- **EXERCISE DIRECTIONS**: Reproduce the material word for word, starting at its beginning and going on through the line with "herbaty i jakie", that line included. Omit the pictures from your answer.

- **Stored dataset items**:
══════════

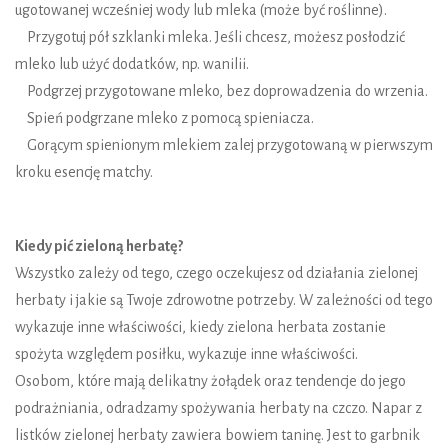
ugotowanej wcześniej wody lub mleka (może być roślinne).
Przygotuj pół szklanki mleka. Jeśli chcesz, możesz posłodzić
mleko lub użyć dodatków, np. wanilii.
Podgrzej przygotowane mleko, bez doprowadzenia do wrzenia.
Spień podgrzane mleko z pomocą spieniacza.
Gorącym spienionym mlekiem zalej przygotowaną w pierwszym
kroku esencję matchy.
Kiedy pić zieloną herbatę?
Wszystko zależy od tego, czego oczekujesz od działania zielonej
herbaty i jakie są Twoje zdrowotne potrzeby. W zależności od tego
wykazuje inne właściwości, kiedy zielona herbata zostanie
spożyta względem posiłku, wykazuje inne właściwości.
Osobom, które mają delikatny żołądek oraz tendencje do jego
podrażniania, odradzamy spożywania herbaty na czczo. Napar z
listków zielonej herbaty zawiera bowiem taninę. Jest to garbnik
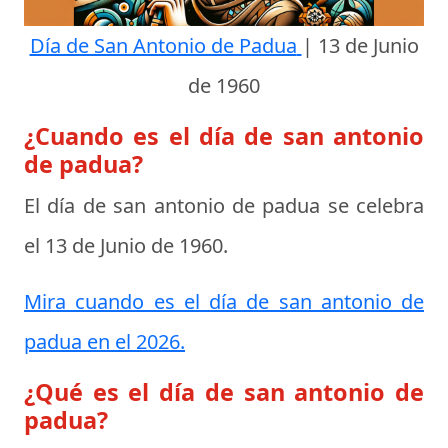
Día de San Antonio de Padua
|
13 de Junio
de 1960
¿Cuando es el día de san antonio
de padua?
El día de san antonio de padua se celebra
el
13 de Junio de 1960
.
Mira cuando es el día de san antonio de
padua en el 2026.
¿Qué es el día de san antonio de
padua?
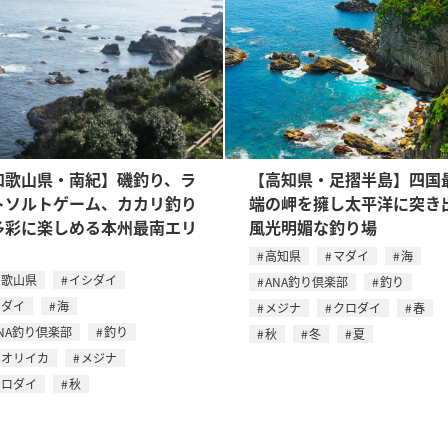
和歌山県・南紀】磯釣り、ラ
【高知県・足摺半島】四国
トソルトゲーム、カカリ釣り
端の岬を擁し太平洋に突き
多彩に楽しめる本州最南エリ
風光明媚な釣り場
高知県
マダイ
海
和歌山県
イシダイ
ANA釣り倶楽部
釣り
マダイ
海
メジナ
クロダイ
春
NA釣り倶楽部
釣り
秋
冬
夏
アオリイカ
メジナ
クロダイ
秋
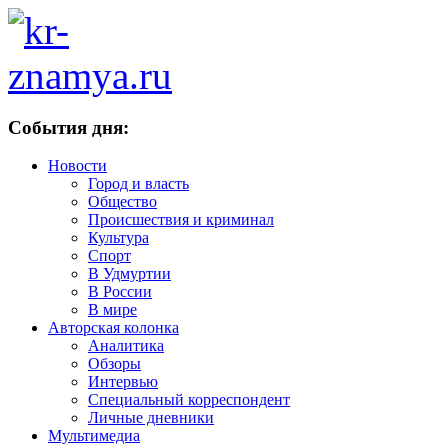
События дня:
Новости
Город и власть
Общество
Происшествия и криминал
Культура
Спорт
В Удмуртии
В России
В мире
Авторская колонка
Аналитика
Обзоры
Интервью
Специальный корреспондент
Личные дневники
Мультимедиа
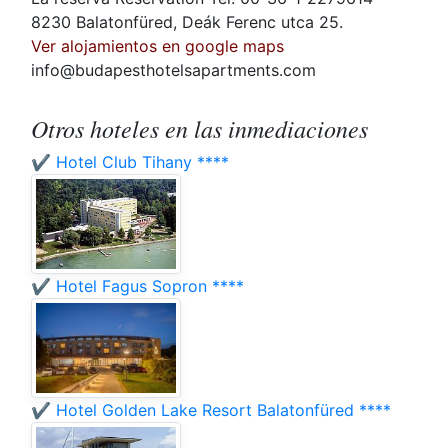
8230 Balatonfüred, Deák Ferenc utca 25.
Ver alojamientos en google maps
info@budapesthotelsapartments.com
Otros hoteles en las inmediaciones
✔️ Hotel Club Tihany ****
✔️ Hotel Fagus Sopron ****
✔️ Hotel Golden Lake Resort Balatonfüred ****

══════════

- **ANSWER FOR THIS EXERCISE**:
ugotowanej wcześniej wody lub mleka (może być roślinne).
Przygotuj pół szklanki mleka. Jeśli chcesz, możesz posłodzić
mleko lub użyć dodatków, np. wanilii.
Podgrzej przygotowane mleko, bez doprowadzenia do wrzenia.
Spień podgrzane mleko z pomocą spieniacza.
Gorącym spienionym mlekiem zalej przygotowaną w pierwszym
kroku esencję matchy.
Kiedy pić zieloną herbatę?
Wszystko zależy od tego, czego oczekujesz od działania zielonej
herbaty i jakie są Twoje zdrowotne potrzeby. W zależności od tego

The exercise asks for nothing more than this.